# On the way



## Mr Fixit (Jan 27, 2010)

I really thought when I decided to go from standard and slim line pens to making fountain pens it would just be a matter of getting some new kits.

Boy was I wrong!

I've been researching and trying to decide _which_ kits to get and what to make them look like.

I bought a couple kits, a couple flat top and an El Grande.  Honestly, I wasn't happy with the Flat Tops.  They were 'ok', but not up to the level I was looking for.

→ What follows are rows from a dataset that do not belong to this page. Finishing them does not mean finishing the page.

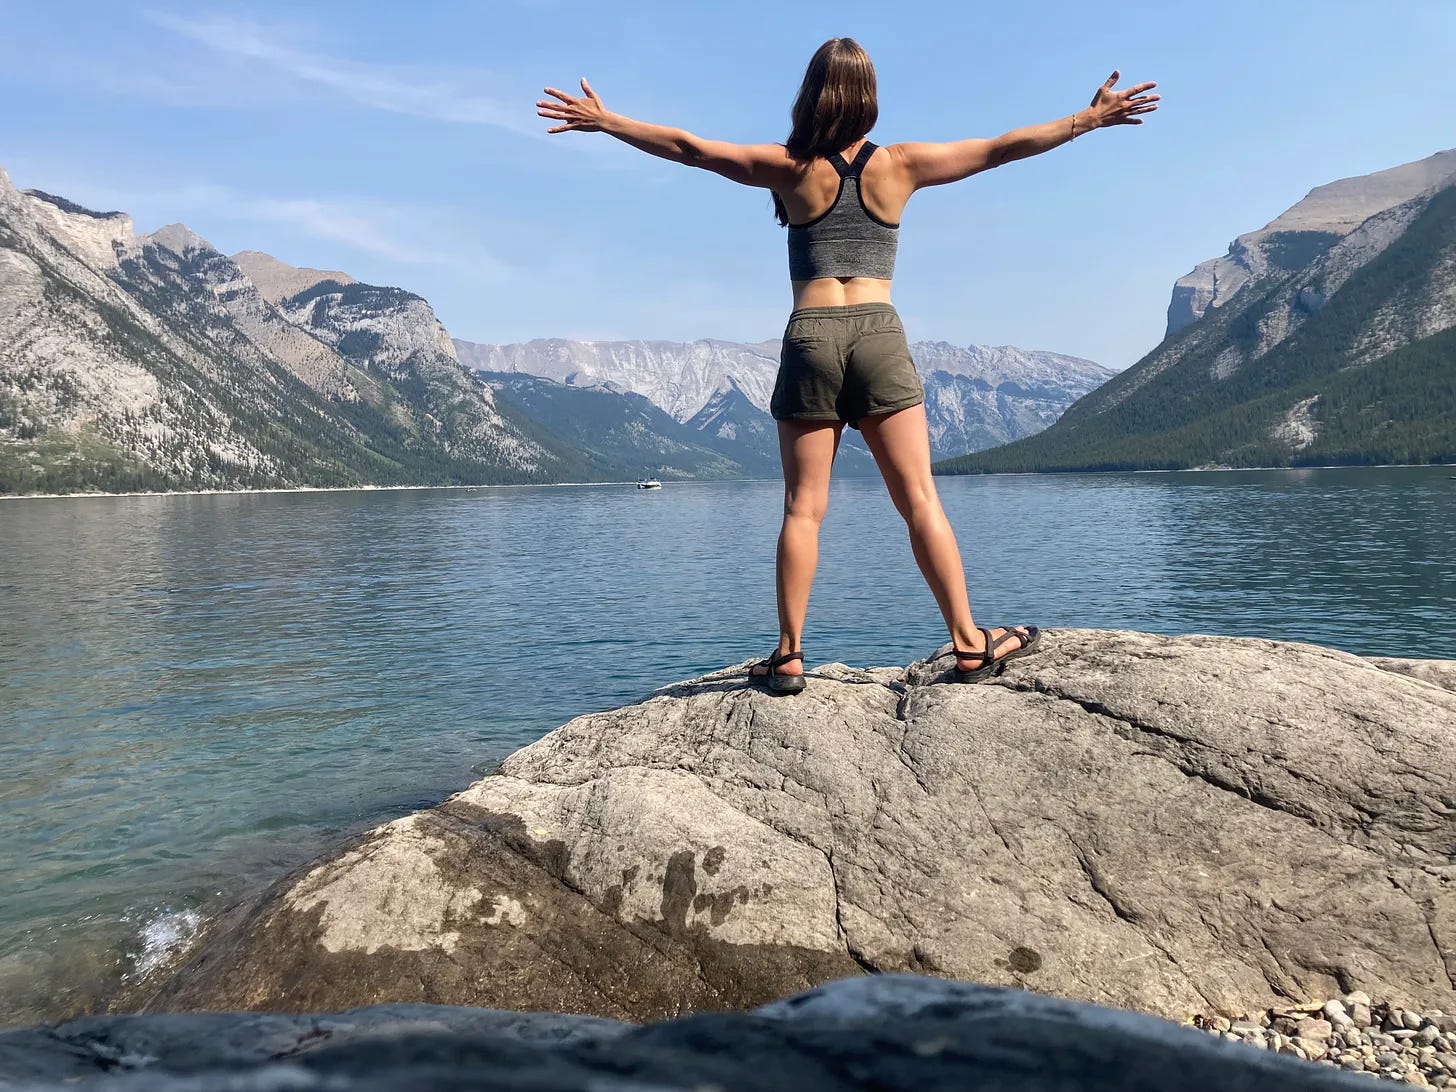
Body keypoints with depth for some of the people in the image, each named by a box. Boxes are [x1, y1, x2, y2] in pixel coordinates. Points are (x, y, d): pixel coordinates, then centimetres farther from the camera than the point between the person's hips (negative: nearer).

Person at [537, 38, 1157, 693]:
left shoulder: (791, 168, 4)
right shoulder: (899, 165, 6)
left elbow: (686, 147, 8)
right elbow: (1002, 149, 12)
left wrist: (604, 121, 18)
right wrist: (1091, 118, 23)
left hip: (810, 337, 0)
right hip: (879, 333, 0)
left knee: (803, 507, 1)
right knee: (919, 497, 1)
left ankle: (789, 656, 2)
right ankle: (969, 643, 3)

So now, I have a couple of orders in on different kits along with bushings.  And some special wood/acrylic blanks from Bear Tooth Woods.

This is gonna be addicting.

Mr Fixit


----------



## glycerine (Jan 27, 2010)

I personally like the Jr. Gentlemen kits, or the retro or statesman...


----------



## mrcook4570 (Jan 27, 2010)

Mr Fixit said:


> This is gonna be addicting.



:biggrin:


----------



## glycerine (Jan 27, 2010)

Mr Fixit said:


> I really thought when I decided to go from standard and slim line pens to making fountain pens it would just be a matter of getting some new kits.
> 
> Boy was I wrong!
> 
> ...


 
P.S. -  Yes it is!!!!!!!!!!!!!!


----------